*ASSIGNMENT*: Give the entries again, precisely as they were written.

-------- EXTRACTED RECORDS --------

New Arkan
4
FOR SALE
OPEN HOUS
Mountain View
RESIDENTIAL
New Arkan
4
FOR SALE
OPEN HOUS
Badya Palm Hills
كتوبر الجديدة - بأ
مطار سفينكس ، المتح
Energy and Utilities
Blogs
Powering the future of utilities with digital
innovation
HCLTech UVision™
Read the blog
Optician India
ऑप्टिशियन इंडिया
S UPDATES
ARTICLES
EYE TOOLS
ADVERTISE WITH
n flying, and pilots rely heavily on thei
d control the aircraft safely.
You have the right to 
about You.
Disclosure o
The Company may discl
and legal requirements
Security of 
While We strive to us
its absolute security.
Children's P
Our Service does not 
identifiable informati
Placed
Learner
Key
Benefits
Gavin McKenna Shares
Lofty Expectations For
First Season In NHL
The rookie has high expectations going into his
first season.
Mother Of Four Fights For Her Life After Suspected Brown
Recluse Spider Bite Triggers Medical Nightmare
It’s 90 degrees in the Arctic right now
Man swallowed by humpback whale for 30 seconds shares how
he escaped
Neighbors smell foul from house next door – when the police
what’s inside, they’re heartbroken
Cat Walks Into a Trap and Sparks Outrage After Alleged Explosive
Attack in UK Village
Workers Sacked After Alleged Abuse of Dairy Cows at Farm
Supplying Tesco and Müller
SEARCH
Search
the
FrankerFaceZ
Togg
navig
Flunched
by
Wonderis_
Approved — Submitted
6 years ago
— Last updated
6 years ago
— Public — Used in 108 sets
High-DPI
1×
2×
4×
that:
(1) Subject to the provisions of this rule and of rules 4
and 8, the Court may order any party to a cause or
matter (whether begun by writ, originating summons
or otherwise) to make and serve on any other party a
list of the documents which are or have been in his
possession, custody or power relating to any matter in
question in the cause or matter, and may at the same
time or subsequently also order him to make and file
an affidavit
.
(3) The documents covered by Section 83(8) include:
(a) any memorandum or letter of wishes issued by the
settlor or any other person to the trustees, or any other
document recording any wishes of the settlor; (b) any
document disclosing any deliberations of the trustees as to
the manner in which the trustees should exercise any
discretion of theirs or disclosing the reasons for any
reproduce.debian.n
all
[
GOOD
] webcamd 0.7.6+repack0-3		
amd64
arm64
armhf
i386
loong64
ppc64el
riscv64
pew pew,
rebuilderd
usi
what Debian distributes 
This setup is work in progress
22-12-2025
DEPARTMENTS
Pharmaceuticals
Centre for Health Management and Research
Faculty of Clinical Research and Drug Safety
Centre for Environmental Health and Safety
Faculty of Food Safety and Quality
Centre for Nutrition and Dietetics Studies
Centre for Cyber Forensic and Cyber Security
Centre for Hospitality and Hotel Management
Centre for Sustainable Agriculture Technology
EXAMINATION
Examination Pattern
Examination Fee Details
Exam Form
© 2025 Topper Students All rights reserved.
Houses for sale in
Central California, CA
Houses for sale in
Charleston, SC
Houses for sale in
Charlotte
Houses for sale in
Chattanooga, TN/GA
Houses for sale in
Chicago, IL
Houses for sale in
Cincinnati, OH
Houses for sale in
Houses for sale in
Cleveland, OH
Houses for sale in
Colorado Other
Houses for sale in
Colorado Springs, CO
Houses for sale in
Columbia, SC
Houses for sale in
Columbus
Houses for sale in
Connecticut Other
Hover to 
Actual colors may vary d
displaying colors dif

--------

*ANSWER TO THIS TASK*:
New Arkan
4
FOR SALE
OPEN HOUS
Mountain View
RESIDENTIAL
New Arkan
4
FOR SALE
OPEN HOUS
Badya Palm Hills
كتوبر الجديدة - بأ
مطار سفينكس ، المتح
Energy and Utilities
Blogs
Powering the future of utilities with digital
innovation
HCLTech UVision™
Read the blog
Optician India
ऑप्टिशियन इंडिया
S UPDATES
ARTICLES
EYE TOOLS
ADVERTISE WITH
n flying, and pilots rely heavily on thei
d control the aircraft safely.
You have the right to 
about You.
Disclosure o
The Company may discl
and legal requirements
Security of 
While We strive to us
its absolute security.
Children's P
Our Service does not 
identifiable informati
Placed
Learner
Key
Benefits
Gavin McKenna Shares
Lofty Expectations For
First Season In NHL
The rookie has high expectations going into his
first season.
Mother Of Four Fights For Her Life After Suspected Brown
Recluse Spider Bite Triggers Medical Nightmare
It’s 90 degrees in the Arctic right now
Man swallowed by humpback whale for 30 seconds shares how
he escaped
Neighbors smell foul from house next door – when the police
what’s inside, they’re heartbroken
Cat Walks Into a Trap and Sparks Outrage After Alleged Explosive
Attack in UK Village
Workers Sacked After Alleged Abuse of Dairy Cows at Farm
Supplying Tesco and Müller
SEARCH
Search
the
FrankerFaceZ
Togg
navig
Flunched
by
Wonderis_
Approved — Submitted
6 years ago
— Last updated
6 years ago
— Public — Used in 108 sets
High-DPI
1×
2×
4×
that:
(1) Subject to the provisions of this rule and of rules 4
and 8, the Court may order any party to a cause or
matter (whether begun by writ, originating summons
or otherwise) to make and serve on any other party a
list of the documents which are or have been in his
possession, custody or power relating to any matter in
question in the cause or matter, and may at the same
time or subsequently also order him to make and file
an affidavit
.
(3) The documents covered by Section 83(8) include:
(a) any memorandum or letter of wishes issued by the
settlor or any other person to the trustees, or any other
document recording any wishes of the settlor; (b) any
document disclosing any deliberations of the trustees as to
the manner in which the trustees should exercise any
discretion of theirs or disclosing the reasons for any
reproduce.debian.n
all
[
GOOD
] webcamd 0.7.6+repack0-3		
amd64
arm64
armhf
i386
loong64
ppc64el
riscv64
pew pew,
rebuilderd
usi
what Debian distributes 
This setup is work in progress
22-12-2025
DEPARTMENTS
Pharmaceuticals
Centre for Health Management and Research
Faculty of Clinical Research and Drug Safety
Centre for Environmental Health and Safety
Faculty of Food Safety and Quality
Centre for Nutrition and Dietetics Studies
Centre for Cyber Forensic and Cyber Security
Centre for Hospitality and Hotel Management
Centre for Sustainable Agriculture Technology
EXAMINATION
Examination Pattern
Examination Fee Details
Exam Form
© 2025 Topper Students All rights reserved.
Houses for sale in
Central California, CA
Houses for sale in
Charleston, SC
Houses for sale in
Charlotte
Houses for sale in
Chattanooga, TN/GA
Houses for sale in
Chicago, IL
Houses for sale in
Cincinnati, OH
Houses for sale in
Houses for sale in
Cleveland, OH
Houses for sale in
Colorado Other
Houses for sale in
Colorado Springs, CO
Houses for sale in
Columbia, SC
Houses for sale in
Columbus
Houses for sale in
Connecticut Other
Hover to 
Actual colors may vary d
displaying colors dif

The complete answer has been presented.